Девицы Дюпле были не просто образованными, но даже просвещенными, особенно в политике; они знали трагедии Вольтера и почерпнули из них немало изречений; читали они «Общественный договор» и «Исповедание веры Савойского викария»; они ходили в Комеди Франсез, где в «Карле IX» Мари Жозефа Шенье и в «Беренике» Расина недавно сыграл Тальма́, восстановив античный костюм во всей его первозданности. Результатом сей театрально-исторической новинки явилось то, что ножницы цирюльника прошлись почти по всем головам, и уже два месяца все мужчины носили прически под Тита.
За ужином беззлобно подшучивали над моей прической. Понятно, что за столь короткий срок мода не успела добраться до деревни Пнет, и посему я еще носил традиционную косичку (оба подмастерья от нее уже избавились). Что касается метра Дюпле, он, будучи истинным патриотом, продолжал биться за то, чтобы не лишиться косы, необходимой принадлежности мужчины; старая его матушка относилась к косе с какой-то суеверной почтительностью.
Я же, при первых насмешливых замечаниях по поводу косы — аристократического украшения моей прически — объявил, что готов принести ее в жертву на алтарь отечества, но при условии, если эта операция будет проделана ручками моей прекрасной соседки. Само собой разумеется, оба подмастерья метра Дюпле одними из первых сделали себе прически на манер возлюбленного Береники.
Несколько сообщенных мной подробностей о любви сына Веспасиана к дочери Агриппы Старшего изумили подмастерьев, а обе девушки вознаградили меня за это улыбкой. Но, если я и знал античность до такой степени, что мог вызвать восхищение моих молодых хозяек, невежество мое в отношении современных знаменитостей вызывало у г-на Дюпле чувство бесконечной жалости ко мне.
Я слышал о знаменитом Якобинском клубе, где столяр-патриот проводил все свои вечера; но знал я лишь о Дюпоре, Барнаве и Ламете, то есть о трех его основателях, прозванных Мирабо триумгезатом.
За этими якобинцами-аристократами 89-го года действительно еще нельзя было разглядеть грозных якобинцев из народа года 93-го.
Пока объявился один Робеспьер. Бледное и невозмутимое лицо его производило мрачное впечатление; такое, если однажды увидишь — больше никогда не забудешь.
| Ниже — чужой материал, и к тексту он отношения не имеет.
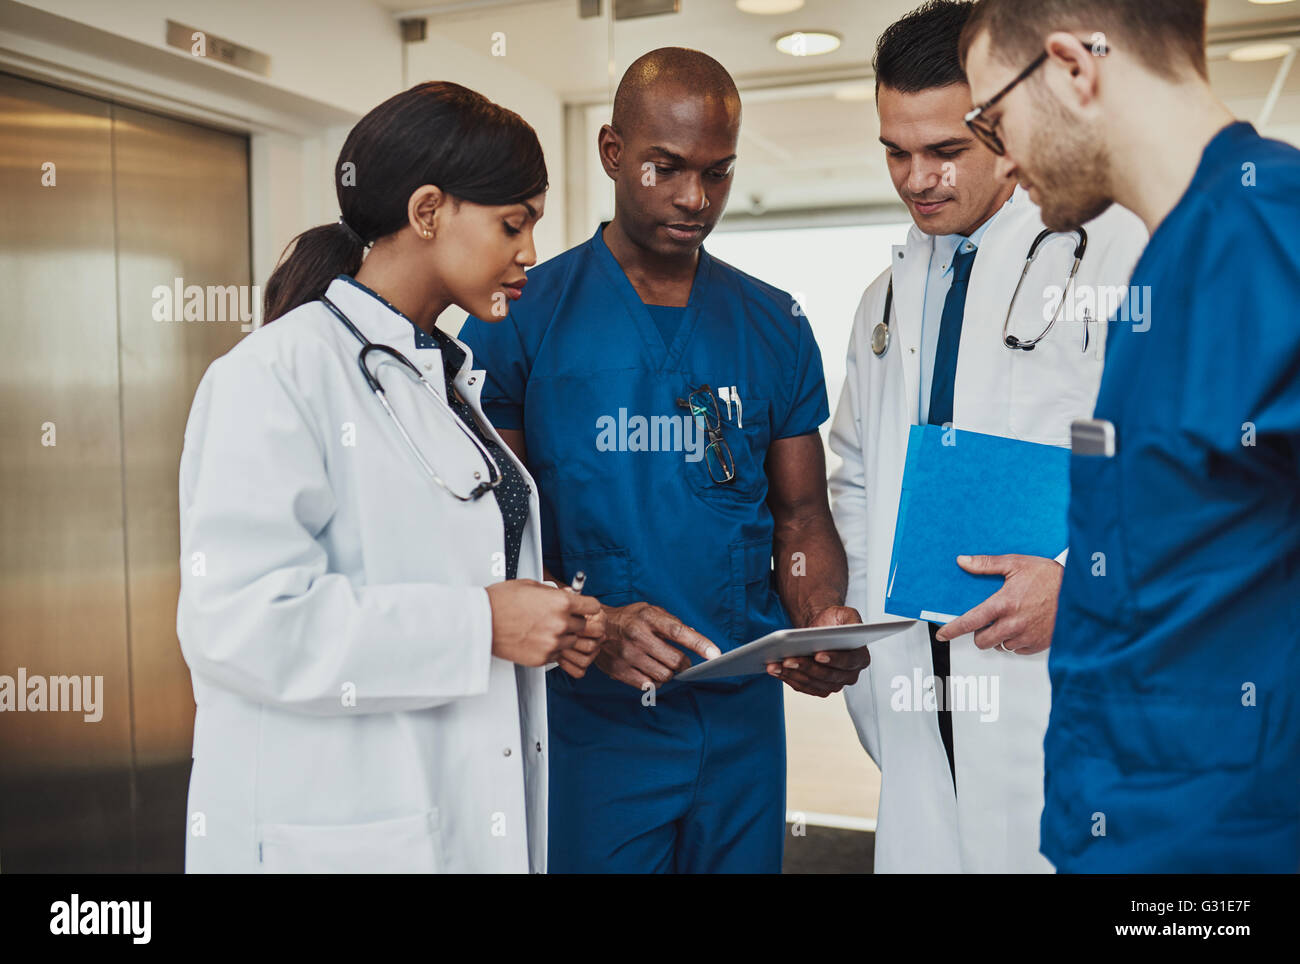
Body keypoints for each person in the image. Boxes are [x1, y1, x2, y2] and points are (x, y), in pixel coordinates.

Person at [176, 81, 603, 874]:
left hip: (450, 812)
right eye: (515, 223)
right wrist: (482, 626)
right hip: (340, 829)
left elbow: (439, 568)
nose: (531, 254)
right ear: (430, 210)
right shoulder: (279, 373)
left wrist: (538, 621)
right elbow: (239, 623)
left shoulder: (442, 378)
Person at [458, 47, 865, 874]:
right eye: (667, 167)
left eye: (718, 173)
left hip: (742, 718)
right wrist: (592, 625)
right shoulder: (523, 318)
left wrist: (817, 616)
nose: (695, 198)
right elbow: (487, 537)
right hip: (590, 716)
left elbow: (799, 516)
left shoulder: (773, 323)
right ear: (613, 154)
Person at [960, 0, 1300, 872]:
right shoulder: (1174, 258)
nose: (999, 162)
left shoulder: (1268, 230)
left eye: (994, 122)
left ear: (1073, 67)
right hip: (1134, 832)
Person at [828, 0, 1146, 872]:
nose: (916, 178)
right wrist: (863, 616)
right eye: (895, 150)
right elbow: (853, 473)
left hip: (1059, 678)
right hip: (919, 689)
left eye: (946, 151)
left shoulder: (1118, 252)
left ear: (1005, 128)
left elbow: (1193, 477)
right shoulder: (884, 299)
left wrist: (1079, 581)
В Клуб кордельеров меня отведет другой человек; Дюпле же решил взять меня в Якобинский клуб и показать человека, которого в этом обществе, тогда еще малоизвестном, уже называли честным.
Впрочем, Дюпле, сколь бы восторженно он ни относился к гражданину Максимилиану Робеспьеру, поразмыслив хорошенько, признал: нет ничего удивительного в том, что в сорока пяти льё от Парижа юноша моего возраста, у кого не было возможности читать газеты, пребывает в полном неведении об этом человеке (я и сам корил себя за это).